February 2024 Decisions Roundup

In February 2024, the Information Commissioner received 8 new applications, closed 8 cases (2 withdraws, 6 decisions). As of 29 February 2024, public authorities’ compliance was pending for 14 decisions.

Decision 02/2024, Corporation of Hamilton

What was requested: records relating to Savvy Entertainment along with any communications between the Corporation’s employees and Savvy Entertainment.

In her Decision, the Information Commissioner: considered Corporation of Hamilton’s failure to issue an internal review decision within 6-weeks of the Applicant asking for one.

What was the outcome: the Information Commissioner found that Corporation of Hamilton did not issue an internal review decision to the Applicant within the 6-week timeline set out in the PATI Act. However, the Corporation issued an internal review decision during the Information Commissioner’s independent review. As a result, the Information Commissioner did not require the Corporation to take any further action in respect to this Decision. The Applicant may now decide whether they want the Information Commissioner to conduct an independent review of the internal review decision issued to them.

Decision 03/2024, Cabinet Office

What was requested: records about fintech and the Fintech Unit and Office. Specifically, the PATI request sought a list of all memorandum of understanding signed between the Government and digital asset businesses (DABs) or fintech businesses (including the date they were signed on), any record or log that the Fintech Unit keeps of the number of jobs in Bermuda’s fintech sector (from whenever the log or record was first begun), Fintech Unit’s list of fintech or DAB companies with a physical presence and staff on the island, and details of the staffing and budget of the Cabinet Office’s Fintech Office since its formation.

In her Decision, the Information Commissioner: Affirmed that the Cabinet Office was justified in transferring the parts of the request to another public authority that relates to records or log of Bermuda’s fintech sector related jobs and the Fintech Unit’s list of fintech or DAB companies with a physical presence and staff on the island. However, she confirmed that the Cabinet Office was not justified in its decision to transfer records relating to all memorandum of understanding and the Fintech Office’s staffing and budget. This Decision offers a reminder to public authorities that before they automatically transfer a request to another public authority, they must first have a reasonable basis for confirming that they do not hold responsive records.

What was the outcome: As a result, the Information Commissioner has ordered the Cabinet Office to conduct a reasonable search for potential responsive records and issue the Applicant a new initial decision on those records.

Decision 04/2024, Cabinet Office

What was requested: communications related to the cybersecurity incident which affected the Government’s information technology system in September 2023.

Recorded data ::
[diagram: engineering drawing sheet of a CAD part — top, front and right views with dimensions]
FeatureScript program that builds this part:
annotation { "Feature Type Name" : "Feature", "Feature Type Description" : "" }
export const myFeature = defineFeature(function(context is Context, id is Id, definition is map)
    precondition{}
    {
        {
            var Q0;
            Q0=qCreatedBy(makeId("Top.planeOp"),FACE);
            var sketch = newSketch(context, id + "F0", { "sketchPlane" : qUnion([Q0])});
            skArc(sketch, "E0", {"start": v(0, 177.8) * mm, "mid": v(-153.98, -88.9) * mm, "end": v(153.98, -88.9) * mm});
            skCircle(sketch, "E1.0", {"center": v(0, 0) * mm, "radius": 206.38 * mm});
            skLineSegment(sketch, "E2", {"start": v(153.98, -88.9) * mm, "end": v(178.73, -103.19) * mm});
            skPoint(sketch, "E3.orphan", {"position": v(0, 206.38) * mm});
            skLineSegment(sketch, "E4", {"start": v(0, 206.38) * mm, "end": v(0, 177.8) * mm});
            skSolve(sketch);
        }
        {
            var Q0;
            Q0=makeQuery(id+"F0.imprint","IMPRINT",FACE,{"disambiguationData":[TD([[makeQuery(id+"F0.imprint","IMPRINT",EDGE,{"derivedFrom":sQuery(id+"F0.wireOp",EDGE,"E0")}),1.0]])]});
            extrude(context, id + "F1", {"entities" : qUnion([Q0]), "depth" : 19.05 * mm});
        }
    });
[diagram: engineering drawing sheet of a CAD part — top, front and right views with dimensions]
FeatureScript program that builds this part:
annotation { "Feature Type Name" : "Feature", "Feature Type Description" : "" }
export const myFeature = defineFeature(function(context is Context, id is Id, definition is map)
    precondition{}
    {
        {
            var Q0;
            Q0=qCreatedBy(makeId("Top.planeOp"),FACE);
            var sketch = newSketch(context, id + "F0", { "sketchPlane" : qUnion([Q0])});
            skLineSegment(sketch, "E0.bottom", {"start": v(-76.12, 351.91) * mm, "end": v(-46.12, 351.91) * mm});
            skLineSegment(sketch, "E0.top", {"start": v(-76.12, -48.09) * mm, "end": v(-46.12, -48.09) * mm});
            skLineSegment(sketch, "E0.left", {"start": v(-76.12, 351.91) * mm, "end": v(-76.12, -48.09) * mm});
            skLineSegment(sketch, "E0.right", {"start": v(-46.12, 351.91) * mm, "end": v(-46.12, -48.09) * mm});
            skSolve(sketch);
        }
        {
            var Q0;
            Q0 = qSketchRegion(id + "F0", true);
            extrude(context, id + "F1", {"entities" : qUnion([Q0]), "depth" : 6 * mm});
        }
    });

Exercises ::
1) Reproduce word for word the part of the decisions roundup that opens with the words containing "In her Decision, the Information Commissioner: considered" and closes with "issued to them.".
2) Count the lines of the entries that contain the string "depth", and give only that number.

Answers per task ::
1)
In her Decision, the Information Commissioner: considered Corporation of Hamilton’s failure to issue an internal review decision within 6-weeks of the Applicant asking for one.

What was the outcome: the Information Commissioner found that Corporation of Hamilton did not issue an internal review decision to the Applicant within the 6-week timeline set out in the PATI Act. However, the Corporation issued an internal review decision during the Information Commissioner’s independent review. As a result, the Information Commissioner did not require the Corporation to take any further action in respect to this Decision. The Applicant may now decide whether they want the Information Commissioner to conduct an independent review of the internal review decision issued to them.

2) 2